Adicción a la IA: un estudio identifica tres tipos de dependencia a los chatbots
Un estudio publicado en la conferencia CHI 2026 analizó más de 330 testimonios reales en Reddit y encontró tres patrones distintos de adicción a chatbots como ChatGPT y Character.AI, con síntomas que replican los de adicciones conductuales clásicas.
Usarlos “solo un momento” y terminar horas después sin darse cuenta. Borrar la app, reinstalarla, borrarla de nuevo. Sentir que las conversaciones con un bot son más reconfortantes que hablar con personas reales. Si algo de esto suena familiar, no es una coincidencia: investigadores de la Universidad de British Columbia y el Georgia Institute of Technology publicaron el primer estudio empírico que caracteriza en profundidad la adicción a los chatbots de inteligencia artificial. El mecanismo central que identificaron tiene un nombre propio: el fenómeno del “genio de la IA”. La idea es simple y poderosa: estos sistemas pueden darte exactamente lo que querés, en el momento que querés, sin ningún esfuerzo. Esa combinación de personalización ilimitada, disponibilidad permanente y respuesta instantánea crea las condiciones perfectas para la dependencia.
El equipo analizó 334 publicaciones de Reddit en 14 comunidades distintas, donde usuarios narraban en primera persona sus experiencias con el uso compulsivo de chatbots. Lo que encontraron no fue una adicción genérica, sino tres tipos bien diferenciados. El primero es el roleplay escapista, el más frecuente del estudio: el usuario se sumerge en mundos y personajes ficticios hasta preferirlos a su vida real. El segundo es el compañero pseudosocial, donde se forma un vínculo emocional con el bot como si fuera una persona real, adoptando el rol de amigo, pareja o terapeuta gratuito. El tercero es la madriguera epistémica, en la que el usuario cae en espirales de preguntas compulsivas convenciéndose de que “está siendo productivo”, cuando en realidad el uso ya interfiere con sus responsabilidades.
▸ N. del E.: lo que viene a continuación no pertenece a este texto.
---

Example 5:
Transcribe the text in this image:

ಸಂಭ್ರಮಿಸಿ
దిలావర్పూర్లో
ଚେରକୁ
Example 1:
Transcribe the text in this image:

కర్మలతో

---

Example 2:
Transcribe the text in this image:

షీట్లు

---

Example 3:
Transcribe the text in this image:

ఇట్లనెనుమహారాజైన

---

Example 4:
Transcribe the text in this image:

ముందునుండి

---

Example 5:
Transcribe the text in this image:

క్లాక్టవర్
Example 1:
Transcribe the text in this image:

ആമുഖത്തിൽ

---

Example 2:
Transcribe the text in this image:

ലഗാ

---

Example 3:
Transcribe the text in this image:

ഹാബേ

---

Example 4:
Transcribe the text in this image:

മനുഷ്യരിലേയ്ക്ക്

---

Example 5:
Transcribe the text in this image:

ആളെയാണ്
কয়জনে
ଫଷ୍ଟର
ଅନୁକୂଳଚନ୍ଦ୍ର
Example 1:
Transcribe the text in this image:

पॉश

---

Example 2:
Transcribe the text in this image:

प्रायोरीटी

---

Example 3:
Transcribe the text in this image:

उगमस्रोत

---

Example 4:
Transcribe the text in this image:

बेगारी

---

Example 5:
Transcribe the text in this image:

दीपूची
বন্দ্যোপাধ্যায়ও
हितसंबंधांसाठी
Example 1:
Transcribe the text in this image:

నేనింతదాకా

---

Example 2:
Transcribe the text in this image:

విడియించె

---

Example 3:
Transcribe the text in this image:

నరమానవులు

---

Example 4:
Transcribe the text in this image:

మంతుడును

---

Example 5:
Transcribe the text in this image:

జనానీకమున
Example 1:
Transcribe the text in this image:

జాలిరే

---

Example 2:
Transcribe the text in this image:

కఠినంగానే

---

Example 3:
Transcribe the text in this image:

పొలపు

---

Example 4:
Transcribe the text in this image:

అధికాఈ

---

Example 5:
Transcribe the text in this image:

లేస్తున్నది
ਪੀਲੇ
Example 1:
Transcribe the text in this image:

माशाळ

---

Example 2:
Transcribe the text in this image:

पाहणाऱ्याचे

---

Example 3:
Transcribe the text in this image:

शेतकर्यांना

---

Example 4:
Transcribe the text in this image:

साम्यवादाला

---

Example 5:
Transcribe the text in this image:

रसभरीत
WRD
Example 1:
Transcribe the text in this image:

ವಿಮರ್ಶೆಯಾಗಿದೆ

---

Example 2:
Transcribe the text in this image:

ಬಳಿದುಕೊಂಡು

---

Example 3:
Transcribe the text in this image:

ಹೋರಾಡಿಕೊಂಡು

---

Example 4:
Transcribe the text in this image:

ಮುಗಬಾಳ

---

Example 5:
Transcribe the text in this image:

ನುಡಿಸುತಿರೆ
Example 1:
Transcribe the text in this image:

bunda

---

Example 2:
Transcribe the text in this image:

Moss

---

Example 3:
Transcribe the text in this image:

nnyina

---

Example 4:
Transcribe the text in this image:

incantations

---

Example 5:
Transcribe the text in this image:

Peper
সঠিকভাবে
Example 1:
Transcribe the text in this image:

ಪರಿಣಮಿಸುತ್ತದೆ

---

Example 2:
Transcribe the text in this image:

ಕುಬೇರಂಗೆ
Los síntomas que reportan los afectados son prácticamente idénticos a los de adicciones conductuales reconocidas, como el juego o las redes sociales. Los investigadores identificaron que el chatbot domina los pensamientos del usuario; conflicto con responsabilidades cotidianas; recaídas repetidas; síndrome de abstinencia cuando no pueden acceder al bot; y modificación del estado de ánimo. Algunos casos extremos incluyeron sueños con recaídas y cambios de personalidad, como caída de la autoestima o identidad frágil. El estudio también señala responsabilidades concretas del lado del diseño: elementos como el antropomorfismo, hacer que el bot parezca tener sentimientos, son identificados como patrones manipuladores. El ejemplo más citado es el mensaje que muestra Character.AI cuando un usuario intenta borrar su cuenta, que incluye la frase “el amor que compartimos” para disuadirlo de irse.
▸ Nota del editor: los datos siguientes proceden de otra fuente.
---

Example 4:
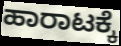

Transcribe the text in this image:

ಹಾರಾಟಕ್ಕೆ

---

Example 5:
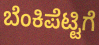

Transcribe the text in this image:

ಬೆಂಕಿಪೆಟ್ಟಿಗೆ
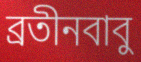
ব্রতীনবাবু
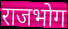
राजभोग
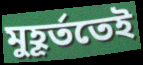
মুহূৰ্ততেই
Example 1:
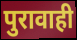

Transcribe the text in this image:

पुरावाही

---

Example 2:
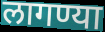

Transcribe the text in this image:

लागण्या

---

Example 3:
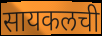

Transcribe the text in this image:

सायकलची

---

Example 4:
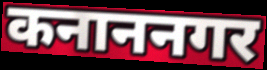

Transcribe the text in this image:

कनाननगर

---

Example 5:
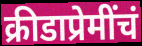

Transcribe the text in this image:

क्रीडाप्रेमींचं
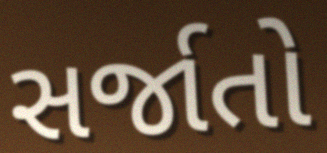
સર્જાતો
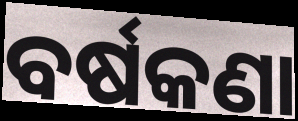
ବର୍ଷକଣା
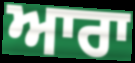
ਆਰਾ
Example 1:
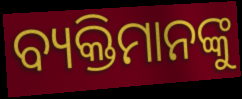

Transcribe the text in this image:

ବ୍ୟକ୍ତିମାନଙ୍କୁ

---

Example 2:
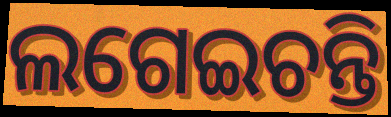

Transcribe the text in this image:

ଲଗେଇଚନ୍ତି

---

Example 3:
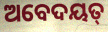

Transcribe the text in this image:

ଅବେଦୟତ୍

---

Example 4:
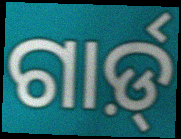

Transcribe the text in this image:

ଗାର୍ଡ଼୍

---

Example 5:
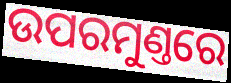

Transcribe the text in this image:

ଉପରମୁଣ୍ତରେ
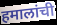
हमालांची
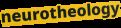
neurotheology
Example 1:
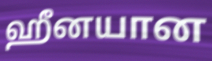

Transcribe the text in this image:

ஹீனயான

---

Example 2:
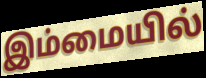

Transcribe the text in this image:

இம்மையில்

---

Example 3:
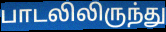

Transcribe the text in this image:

பாடலிலிருந்து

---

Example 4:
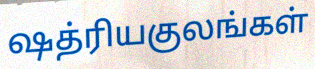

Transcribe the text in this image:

ஷத்ரியகுலங்கள்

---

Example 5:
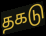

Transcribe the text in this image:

தகடு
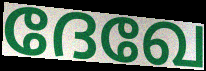
ദേഖേ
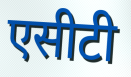
एसीटी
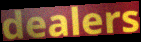
dealers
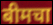
बीमचा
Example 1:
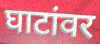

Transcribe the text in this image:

घाटांवर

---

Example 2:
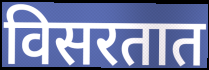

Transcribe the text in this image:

विसरतात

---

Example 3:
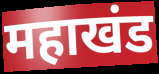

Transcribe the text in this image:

महाखंड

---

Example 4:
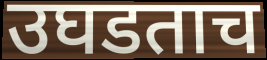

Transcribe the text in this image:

उघडताच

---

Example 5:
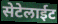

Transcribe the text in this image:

सेटेलाईट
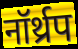
नॉर्थ्रप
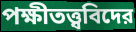
পক্ষীতত্ত্ববিদের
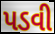
પડવી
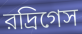
রদ্রিগেস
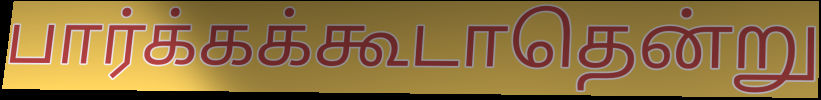
பார்க்கக்கூடாதென்று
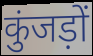
कुंजड़ों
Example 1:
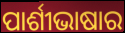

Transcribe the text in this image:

ପାର୍ଶୀଭାଷାର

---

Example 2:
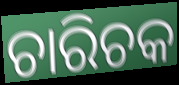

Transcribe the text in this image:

ଚାରିଚକ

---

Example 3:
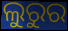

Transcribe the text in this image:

ଲୁରୁର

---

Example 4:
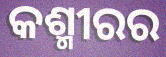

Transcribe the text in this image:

କଶ୍ମୀରର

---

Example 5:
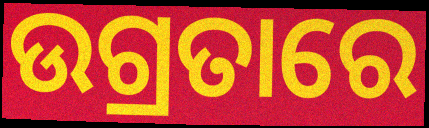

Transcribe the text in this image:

ଉଗ୍ରତାରେ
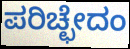
ಪರಿಚ್ಛೇದಂ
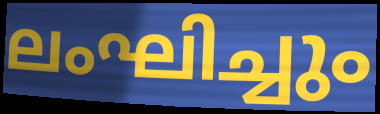
ലംഘിച്ചും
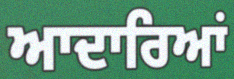
ਆਦਾਰਿਆਂ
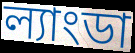
ল্যাংডা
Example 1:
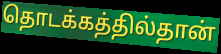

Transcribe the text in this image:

தொடக்கத்தில்தான்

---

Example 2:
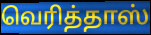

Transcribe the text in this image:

வெரித்தாஸ்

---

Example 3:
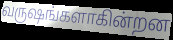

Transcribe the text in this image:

வருஷங்களாகின்றன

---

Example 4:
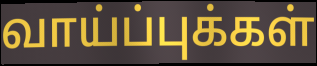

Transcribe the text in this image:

வாய்ப்புக்கள்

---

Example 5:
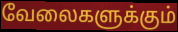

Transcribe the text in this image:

வேலைகளுக்கும்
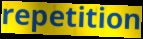
repetition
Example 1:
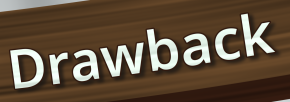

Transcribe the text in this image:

Drawback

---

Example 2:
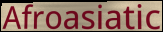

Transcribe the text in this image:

Afroasiatic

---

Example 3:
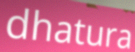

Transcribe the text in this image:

dhatura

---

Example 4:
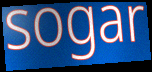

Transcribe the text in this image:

sogar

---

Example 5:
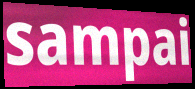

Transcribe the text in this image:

sampai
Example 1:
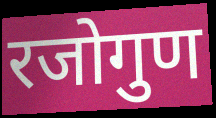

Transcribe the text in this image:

रजोगुण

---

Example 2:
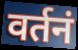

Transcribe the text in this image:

वर्तनं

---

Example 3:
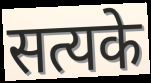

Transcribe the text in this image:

सत्यके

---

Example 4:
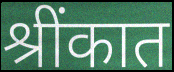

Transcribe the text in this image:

श्रींकात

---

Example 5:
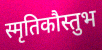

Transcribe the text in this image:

स्मृतिकौस्तुभ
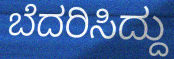
ಬೆದರಿಸಿದ್ದು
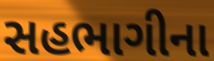
સહભાગીના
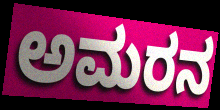
ಅಮರನ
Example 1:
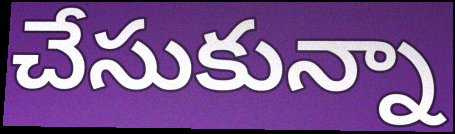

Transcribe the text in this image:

చేసుకున్నా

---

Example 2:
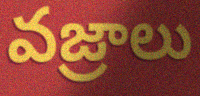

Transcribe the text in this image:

వజ్రాలు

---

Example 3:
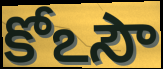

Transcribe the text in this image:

కోఽసౌ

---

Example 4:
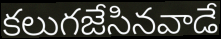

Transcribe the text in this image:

కలుగజేసినవాడే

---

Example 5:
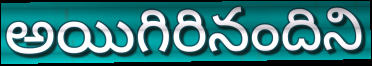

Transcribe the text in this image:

అయిగిరినందిని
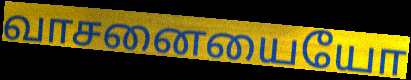
வாசனையையோ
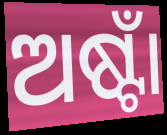
ଅଷ୍ଟାଁ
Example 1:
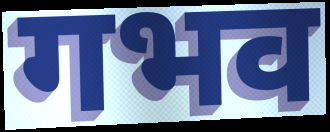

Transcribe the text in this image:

गभव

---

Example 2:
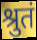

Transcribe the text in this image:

श्रुतं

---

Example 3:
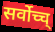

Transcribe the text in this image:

सर्वोच्च्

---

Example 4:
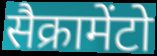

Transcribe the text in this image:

सैक्रामेंटो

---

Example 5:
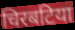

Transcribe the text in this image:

चिरबटिया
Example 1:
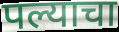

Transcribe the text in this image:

पल्याचा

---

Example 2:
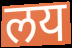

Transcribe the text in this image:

लय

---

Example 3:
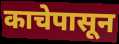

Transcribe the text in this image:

काचेपासून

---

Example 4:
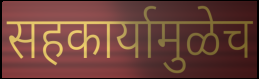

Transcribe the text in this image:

सहकार्यामुळेच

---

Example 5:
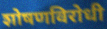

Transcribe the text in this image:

शोषणविरोधी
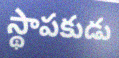
స్థాపకుడు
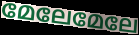
മേലേമേലേ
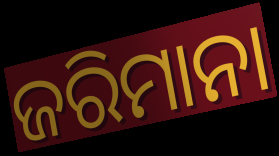
ଜରିମାନା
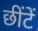
छींटें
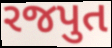
રજપુત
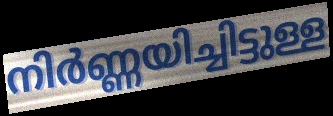
നിർണ്ണയിച്ചിട്ടുള്ള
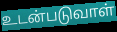
உடன்படுவாள்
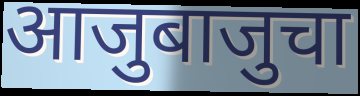
आजुबाजुचा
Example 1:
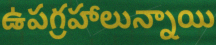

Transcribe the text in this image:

ఉపగ్రహాలున్నాయి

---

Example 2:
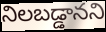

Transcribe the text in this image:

నిలబడ్డానని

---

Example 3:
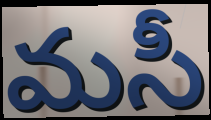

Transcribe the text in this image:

మసీ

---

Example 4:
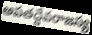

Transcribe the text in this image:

అపతద్దేవరాజస్య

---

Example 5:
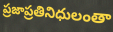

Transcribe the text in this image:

ప్రజాప్రతినిధులంతా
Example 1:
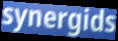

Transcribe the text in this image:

synergids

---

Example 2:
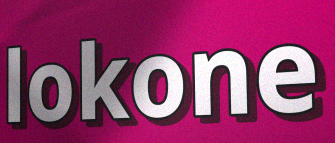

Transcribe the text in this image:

lokone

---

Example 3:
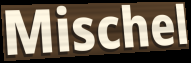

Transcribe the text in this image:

Mischel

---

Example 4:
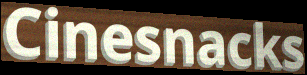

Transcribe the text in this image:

Cinesnacks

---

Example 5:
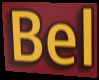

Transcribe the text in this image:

Bel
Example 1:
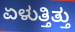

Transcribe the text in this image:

En cuanto a la recuperación, los investigadores advierten que no existe una estrategia universal y que simplemente borrar la app tuvo resultados mixtos en todos los grupos. Para quienes caían en el roleplay escapista, los mejores resultados vinieron de encontrar actividades sustitutivas similares como escritura creativa, fanfiction o juegos de rol analógicos. Para quienes usaban el bot como compañía, lo más efectivo fue reconstruir vínculos sociales reales. El estudio concluye que este fenómeno ya no puede ignorarse ni por parte de los usuarios ni de las plataformas, y que el diseño de los chatbots actuales incluye mecanismos que favorecen activamente la dependencia, muchas veces sin que los propios equipos de desarrollo lo reconozcan como un problema ético.